My Other Life

I live two completely different lives.  In one, I am a stay-at-home dad, doing dishes and laundry, taking the kids to school, changing diapers and making dinner.  In the other, I am a young opera singer spending my time at rehearsals and the rest of my time reading, going out with friends, and eating a lot of different restaurants.  Hmmmm, on paper one of them seems more appealing, but believe me, it’s really not.

It’s very strange to have two lives, and stranger still is the relative ease with which I can now slip between them.  Yes, the transitions are always hard, but now that I am in New York again I am back into my “New York” patterns.  There are one or two places that I usually stay, I know where the places I like to eat and shop are, and I know how long it takes me to walk from the apartment to Lincoln Center for a rehearsal.  I have regular voice lessons, I have lunch with my agent, I see old friends, and I spend a lot of time by myself.

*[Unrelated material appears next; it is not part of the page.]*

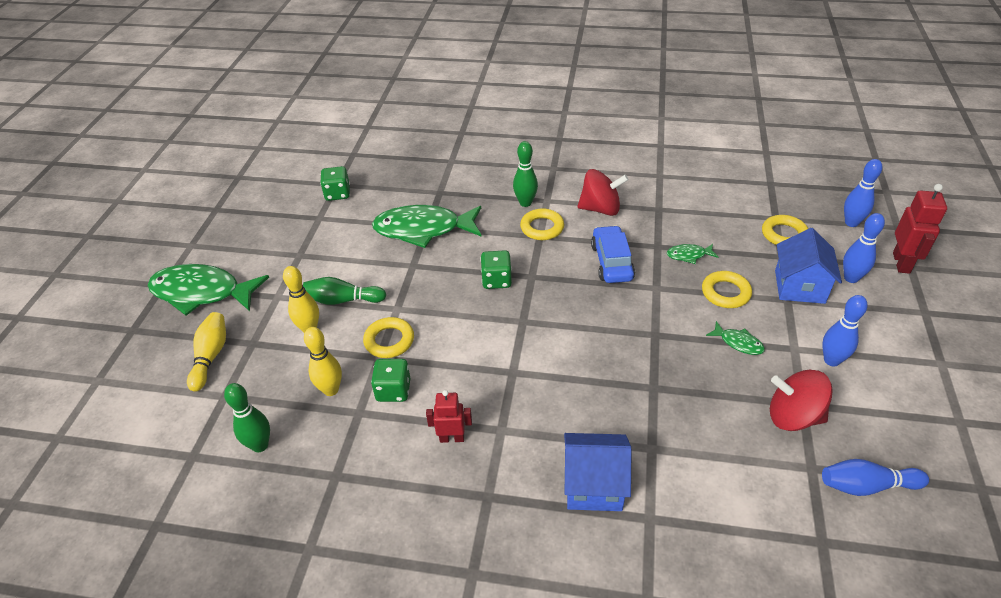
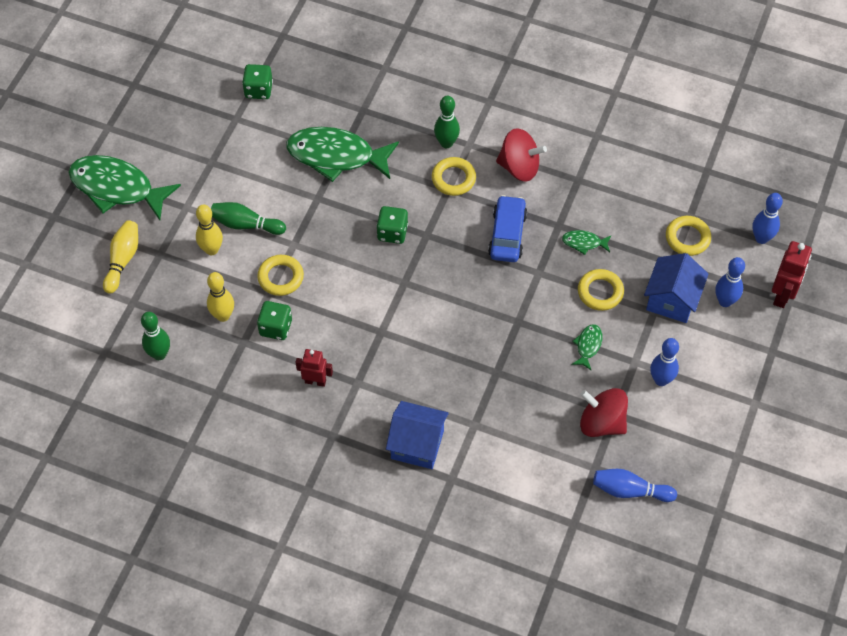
camera: 10 degrees right, 15 degrees up
green fish [706,321,765,355] -> green fish turned 120 degrees counterclockwise [572,324,602,371]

Just a few days ago I lived in Vermont.  I spent the days with my children and the evenings with my wife.  I had a fairly regular routine established, and I was almost never alone.  How strange then, that I can live in an almost opposite way and have it feel completely normal.  I wonder if this is what it is like for those guys you always used to hear about that had two or three families scattered all over the country.  Is it so easy to just step in and out of different lives?

As an opera singer, that is sort of my job.  To step in and out of different lives, different characters, and different scenes.  Most opera singers in this country have to travel a lot.  Every show is a different city, a different group of people to work with, and a different life.  I guess we are all doing constant research for our profession.  It is hard though, to always be somewhere else, and to always be someone else.  Because aren’t we all just a little bit different, depending on the group of people we are with?  What if that group was never the same?

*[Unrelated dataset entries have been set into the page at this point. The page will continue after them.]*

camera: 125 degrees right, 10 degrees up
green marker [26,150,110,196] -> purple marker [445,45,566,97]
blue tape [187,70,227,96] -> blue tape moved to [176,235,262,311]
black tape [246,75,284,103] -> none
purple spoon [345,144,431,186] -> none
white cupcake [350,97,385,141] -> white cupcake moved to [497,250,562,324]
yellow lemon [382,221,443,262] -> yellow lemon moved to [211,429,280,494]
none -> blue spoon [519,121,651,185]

So far in my career, I haven’t worked in so many places that I can’t tell them apart.  I have mostly worked in Vermont, New York, DC/Baltimore, and Florida.  And I have my routines and my lives in all of those places.  And how strange to think that I could just walk in the door after years of being away and restart an old life.  But I can.  And I do.  So here I am, in my other life, if only for a few more weeks.  And when it’s over I will go back to my “real life.”  Or is this my real life?  Or are they both my real life?  Being an opera singer is hard.

Posted in Opera, Singing, Voice Lessons.